In this talk, I first review several ideas as well as formal expressions of non-locality, and extract from them the topological formalism for quantum measurement scenarios and a characterization of non-locality in this formalism. In fact, as we show, the same characterization captures contextuality as well (so that non-locality amounts to a special case of contextuality). We will then illustrate the power of this higher-level, unifying formalism: On the one hand, it leads to several new methods of contextuality argument. On the other hand, it shows contextuality to be a ubiquitous phenomenon that can be found in various other disciplines.

This is joint work with Samson Abramsky, Rui Soares Barbosa, Ray Lal and Shane Mansfield.

September 19, 2017
Geoff Cruttwell (Mount Allison), Calculus via functors and natural transformations
Abstract: In this talk, we focus on the "category of multivariable calculus": the category whose objects are open subsets of R^n's and whose maps are smooth maps between these spaces. We show that this category has a variety of endofunctors and natural transformations whose existence is essentially equivalent to various important properties of the derivative (such as the chain rule and the symmetry of mixed partial derivatives).

The intent of the talk is two-fold: (1) to demonstrate a different way to work with the ideas of multivariable calculus and differential geometry than is normally presented in courses on these subjects, and (2) to give an introduction to tangent categories at a concrete level, both for those new to the subject and for those who need a refresher.

September 26, 2017
Frank Fu (Dalhousie), Encoding Data in Lambda Calculus: An Introduction
Abstract: Lambda calculus is a formalism introduced by Alonzo Church in the 1930s for his research on the foundations of mathematics.

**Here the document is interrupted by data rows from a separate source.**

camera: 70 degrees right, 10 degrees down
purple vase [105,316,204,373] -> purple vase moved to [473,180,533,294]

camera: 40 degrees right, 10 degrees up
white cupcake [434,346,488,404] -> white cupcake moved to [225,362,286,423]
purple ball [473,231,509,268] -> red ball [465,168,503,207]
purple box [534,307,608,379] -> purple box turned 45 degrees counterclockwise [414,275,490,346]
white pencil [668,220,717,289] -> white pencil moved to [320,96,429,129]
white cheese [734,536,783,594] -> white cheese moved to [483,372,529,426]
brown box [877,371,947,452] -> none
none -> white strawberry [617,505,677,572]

It is now widely used as a theoretical foundation for the functional programming languages (e.g. Haskell, OCaml, Lisp). I will first give a short introduction to lambda calculus, then I will discuss how to encode natural numbers using the encoding schemes invented by Alonzo Church, Dana Scott and Michel Parigot. Although we will mostly focus on numbers, these encoding schemes also works for more general data structures such as lists and trees. If time permits, I will talk about the type theoretical aspects of these encodings.

October 3, 2017
Geoff Cruttwell (Mount Allison), Geometric spaces in a tangent category
Abstract: A connection on the tangent bundle of a smooth manifold arises frequently in differential geometry, and gives as a consequence associated notions of curvature, parallel transport, and geodesics. In this talk, we look at how to define such connections in the abstract setting of a tangent category, calling an object equipped with such a connection a "geometric object".

We look at three different aspects of this theory of such objects: (a) how one can define maps between such geometric objects, giving a new tangent category, (2) what it means for such connections to be "flat" and "torsion-free", (3) how to characterize flat torsion-free connections as "connection-preserving connections". The last result appears to be new in differential geometry.

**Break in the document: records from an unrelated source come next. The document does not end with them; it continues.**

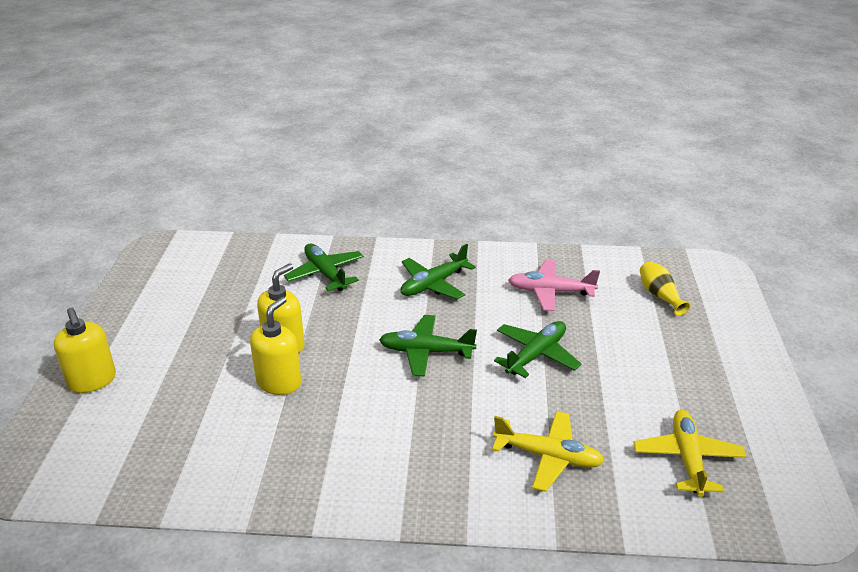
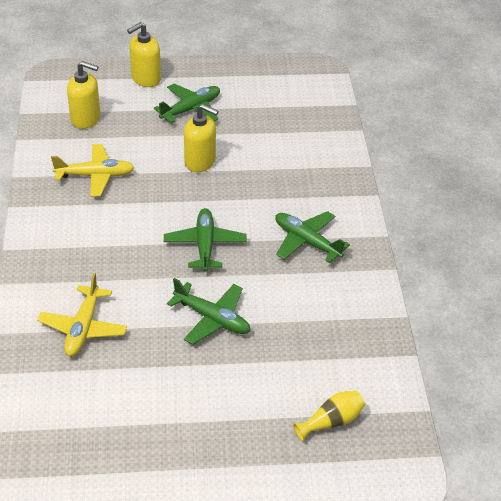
camera: 80 degrees right, 10 degrees up
yellow soap dispenser [250,297,302,395] -> yellow soap dispenser moved to [67,61,100,129]
green plane [284,244,364,291] -> green plane moved to [154,84,220,123]
pink plane [508,260,600,311] -> none
yellow plane [633,410,746,497] -> yellow plane moved to [51,144,134,197]

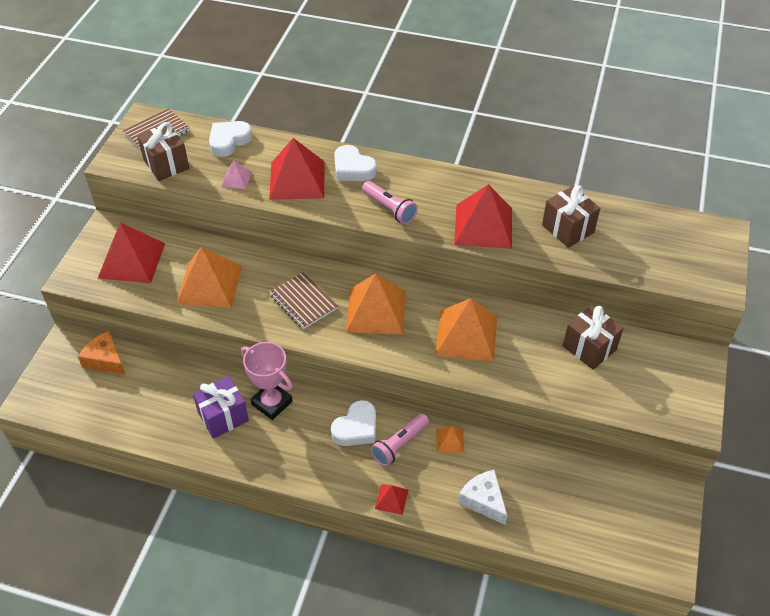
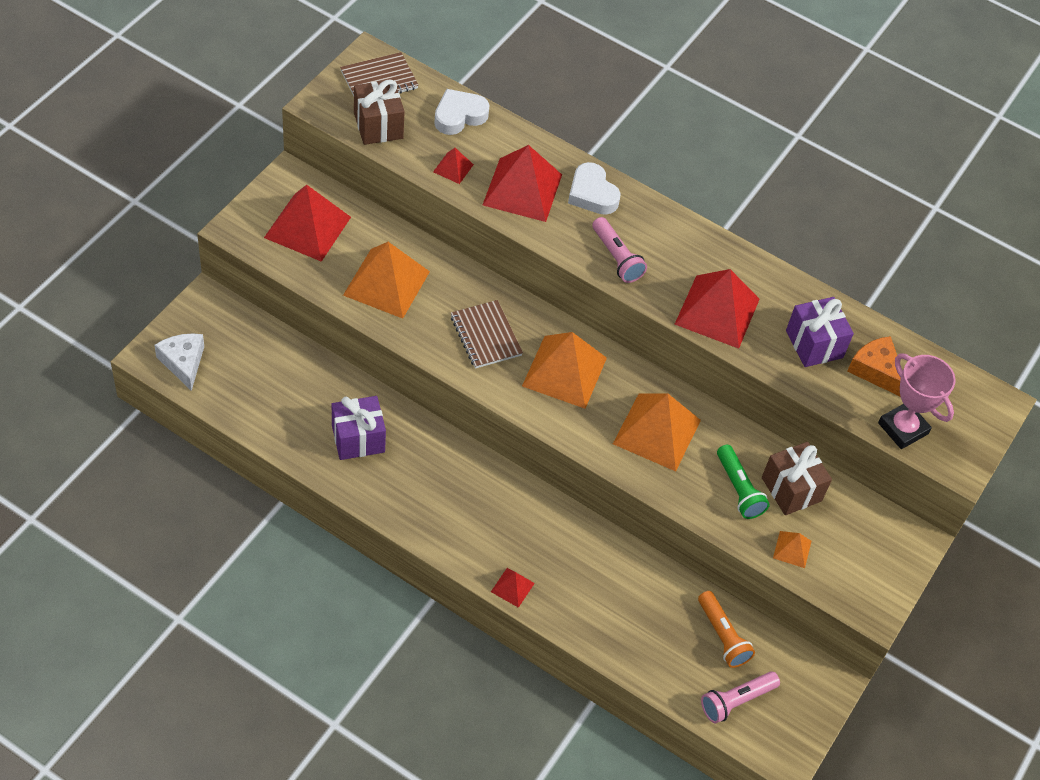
camera: 10 degrees right, 5 degrees up
orange cheese [78,331,126,375] -> orange cheese moved to [847,336,901,396]
pink pyramid [222,160,252,189] -> red pyramid [433,148,474,184]
pink trophy [241,342,293,420] -> pink trophy moved to [878,354,956,449]
white heart [331,400,376,446] -> none
pink flashlight [371,414,429,466] -> pink flashlight moved to [701,671,780,724]
orange pyramid [436,426,464,453] -> orange pyramid moved to [773,531,812,568]
white cheese [458,470,507,525] -> white cheese moved to [154,333,204,391]
brown gift [542,185,600,248] -> purple gift [786,297,854,367]
none -> orange flashlight [698,591,755,668]
none -> green flashlight [717,445,770,519]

This is joint work with Rick Blute and Rory Lucyshyn-Wright.

October 10, 2017
Marzieh Bayeh (Dalhousie), Higher Topological Complexity
Abstract:This is an introductory talk on higher topological complexity. Topological complexity of the configuration space of a mechanical system was introduced by M. Farber in 2003 to estimate the complexity of a motion planning algorithm. Generalizing this concept, higher topological complexity was introduced by Y. Rudyak in 2010. This invariant may be used to find the sequential motion planning algorithms.

October 17, 2017
Geoff Cruttwell (Mount Allison), The rich structure of affine geometric spaces
Abstract: Continuing the previous talk on geometric spaces in a tangent category, we focus on the sub-tangent category of affine geomtric spaces: those objects equipped with a flat torsion-free connection. Following ideas of Jubin, we show that this category has an astonishing variety of monads and comonads on it, with many distributive laws relating these monads and comonads.

This is joint work with Rick Blute and Rory Lucyshyn-Wright.